===== Source document
Parkland Completes Acquisition of the Majority of CST’s Canadian Assets

This acquisition meaningfully expands Parkland’s retail business and
provides large scale expansion into Quebec and Atlantic Canada

Acquisition will add more than 3.5 billion litres in annual fuel
volume and increase Parkland’s footprint to over 1,700 retail fuel sites
across the country

Not for distribution to U.S. news wire services or dissemination in the
United States
(All amounts in Canadian dollars unless specified
otherwise)

CALGARY, Alberta–(BUSINESS WIRE)–Parkland Fuel Corporation (“Parkland”) (TSX:PKI), Canada’s
largest and one of North America’s fastest growing independent marketers
of fuel and petroleum products, announced today the closing of its
acquisition (the “Acquisition“) of the majority of the
Canadian business and assets of CST Brands, Inc. (“CST”) from
Couche-Tard Inc. (“Couche-Tard”).

I am extremely excited to welcome the CST Canada team to the Parkland
family. This transaction represents a large scale expansion into Québec
and Atlantic Canada and will increase the company’s footprint to over
1,700 sites and expand our cardlock and home heat business
significantly.” said Bob Espey, President and Chief Executive Officer of
Parkland. “CST is a prominent fuel marketer under the Ultramar brand
with a strong reputation for customer service which aligns with
Parkland’s mission of being the partner of choice for our customers and
suppliers.”

Parkland will maintain CST’s current corporate presence in Montréal and
will continue to use the highly recognizable Ultramar brand.

Purchase Price
Parkland has funded the adjusted purchase price of
approximately $985M plus transaction fees from the following:

  • $231M gross proceeds from the previously announced September 7, 2016
    issuance of 9.4M Subscription Receipts;
  • $300M gross proceeds from the previously announced September 16, 2016
    issuance of 5.75% Senior Notes; and
  • the remainder drawn from Parkland’s new senior secured revolving
    credit facility that has replaced the existing credit facility.

The purchase price is subject to change and will be finalized upon
completion of customary post-closing working capital and other
adjustments.

Subscription Receipts
As a result of the closing of the
Acquisition, the holders of the 9.4M subscription receipts previously
issued on September 7, 2016 have been automatically exchanged for
Parkland common shares in accordance with the terms of the subscription
receipt agreement and the outstanding cash commission was released to
the syndicate of underwriters led by TD Securities Inc. and National
Bank Financial Inc.
==========
## Work instruction A
Please output the lines of the records below, everything from the line containing "Camera spec: lens" down to the line containing "249.8], [0, 0, 1]] dist [-0.002304, 0.000062]", both included, and leave the pictures out.
===== Dataset entries
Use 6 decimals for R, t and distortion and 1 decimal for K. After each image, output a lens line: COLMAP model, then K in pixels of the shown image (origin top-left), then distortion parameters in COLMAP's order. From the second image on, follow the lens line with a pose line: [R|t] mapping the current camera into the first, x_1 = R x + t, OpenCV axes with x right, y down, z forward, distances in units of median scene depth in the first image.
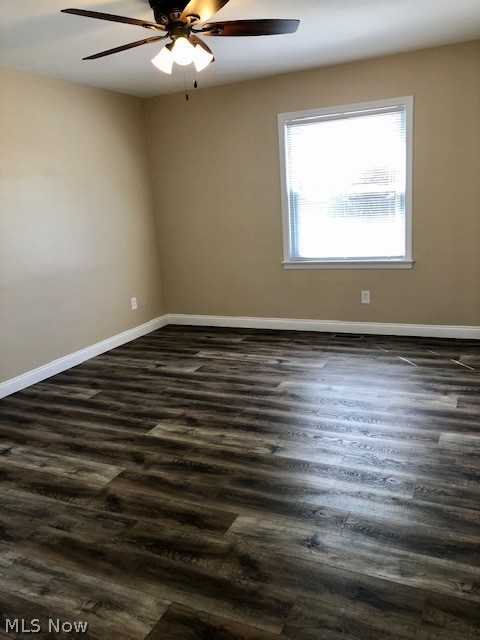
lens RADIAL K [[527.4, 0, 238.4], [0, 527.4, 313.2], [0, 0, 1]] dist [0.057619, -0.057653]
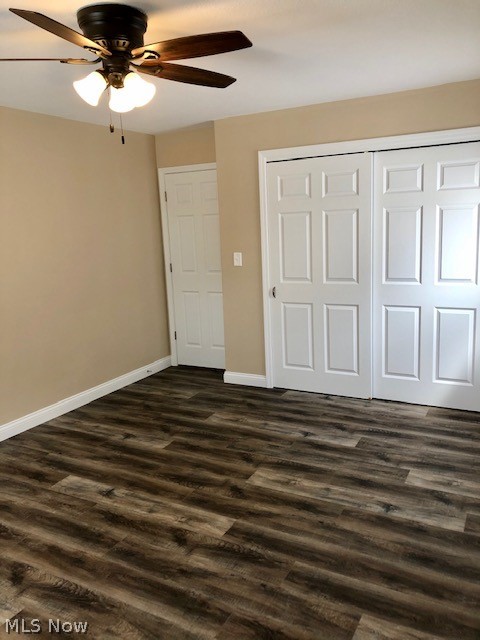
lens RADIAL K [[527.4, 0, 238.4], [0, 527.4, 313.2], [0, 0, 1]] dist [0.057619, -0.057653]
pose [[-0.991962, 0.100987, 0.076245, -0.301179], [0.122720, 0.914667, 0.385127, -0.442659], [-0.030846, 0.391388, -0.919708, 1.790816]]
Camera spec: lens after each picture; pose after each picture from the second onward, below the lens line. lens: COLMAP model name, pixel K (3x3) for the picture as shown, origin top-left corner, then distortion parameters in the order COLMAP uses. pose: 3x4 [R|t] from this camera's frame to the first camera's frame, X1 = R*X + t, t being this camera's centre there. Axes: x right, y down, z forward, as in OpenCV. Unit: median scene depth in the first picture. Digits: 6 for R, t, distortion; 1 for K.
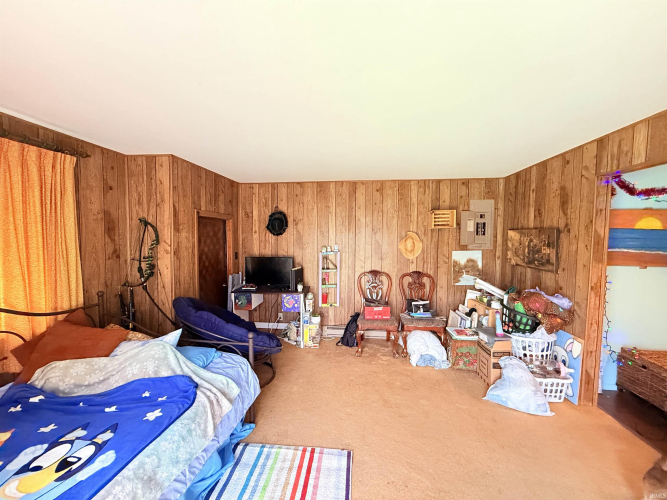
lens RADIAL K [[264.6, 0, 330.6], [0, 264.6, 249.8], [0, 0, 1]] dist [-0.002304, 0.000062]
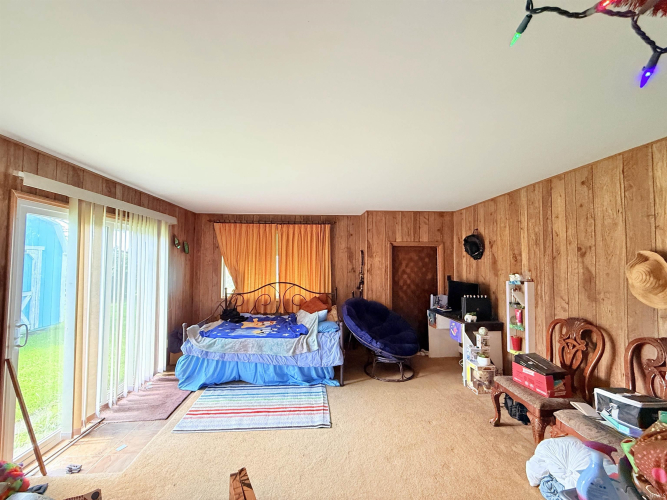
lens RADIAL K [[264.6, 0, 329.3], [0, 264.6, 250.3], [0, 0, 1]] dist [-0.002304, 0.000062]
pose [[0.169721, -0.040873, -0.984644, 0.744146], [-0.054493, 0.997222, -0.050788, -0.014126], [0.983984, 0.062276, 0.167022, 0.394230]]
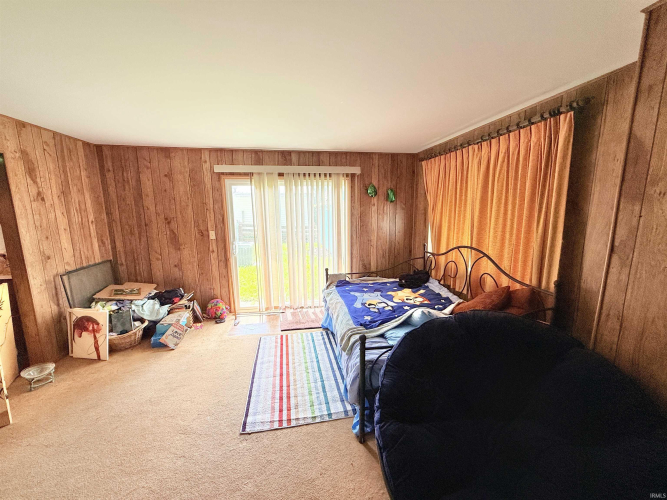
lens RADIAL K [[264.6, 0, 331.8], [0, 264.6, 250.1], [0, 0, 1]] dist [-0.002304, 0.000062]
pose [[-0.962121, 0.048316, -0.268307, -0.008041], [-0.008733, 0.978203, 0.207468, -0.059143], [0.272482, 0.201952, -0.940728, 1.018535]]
==========
## Work instruction B
Go on with the announcement of Parkland's acquisition of CST's Canadian assets, starting right after its final sentence.

## Response A
Camera spec: lens after each picture; pose after each picture from the second onward, below the lens line. lens: COLMAP model name, pixel K (3x3) for the picture as shown, origin top-left corner, then distortion parameters in the order COLMAP uses. pose: 3x4 [R|t] from this camera's frame to the first camera's frame, X1 = R*X + t, t being this camera's centre there. Axes: x right, y down, z forward, as in OpenCV. Unit: median scene depth in the first picture. Digits: 6 for R, t, distortion; 1 for K.
lens RADIAL K [[264.6, 0, 330.6], [0, 264.6, 249.8], [0, 0, 1]] dist [-0.002304, 0.000062]

## Response B
Trading of the subscription receipts will be halted on the Toronto Stock
Exchange (“TSX“) prior to market opening on Thursday, June
29, 2017 and Parkland expects that the subscription receipts will be
delisted by the TSX after close of trading on June 29, 2017.

Holders of subscription receipts as of June 28, 2017 will receive a
dividend equivalent payment of $0.8556 per subscription receipt held
representing the dividends earned since September 2016. Subscription
receipt holders will also be entitled to receive payment of the dividend
declared by Parkland on June 13, 2017 for shareholders of record on June
22, 2017 and payable on July 14, 2017 as the remaining dividend
equivalent payment under the terms of the subscription receipt agreement.

Parkland will update its 2017 Adjusted EBITDA guidance concurrently with
the release of its Q2 2017 financial results.

SUMMARY OF ACQUIRED ASSETS

Parkland has acquired the following assets pursuant to the Acquisition:

  • 495 dealer and commissioned agent retail fuel sites;
  • 73 commercial cardlock sites;
  • 30 commercial and home heating sites;
  • 159 company-operated retail fuel sites representing approximately 45%
    of the expected company-operated retail fuel EBITDA; and
  • a French speaking corporate presence in Montréal.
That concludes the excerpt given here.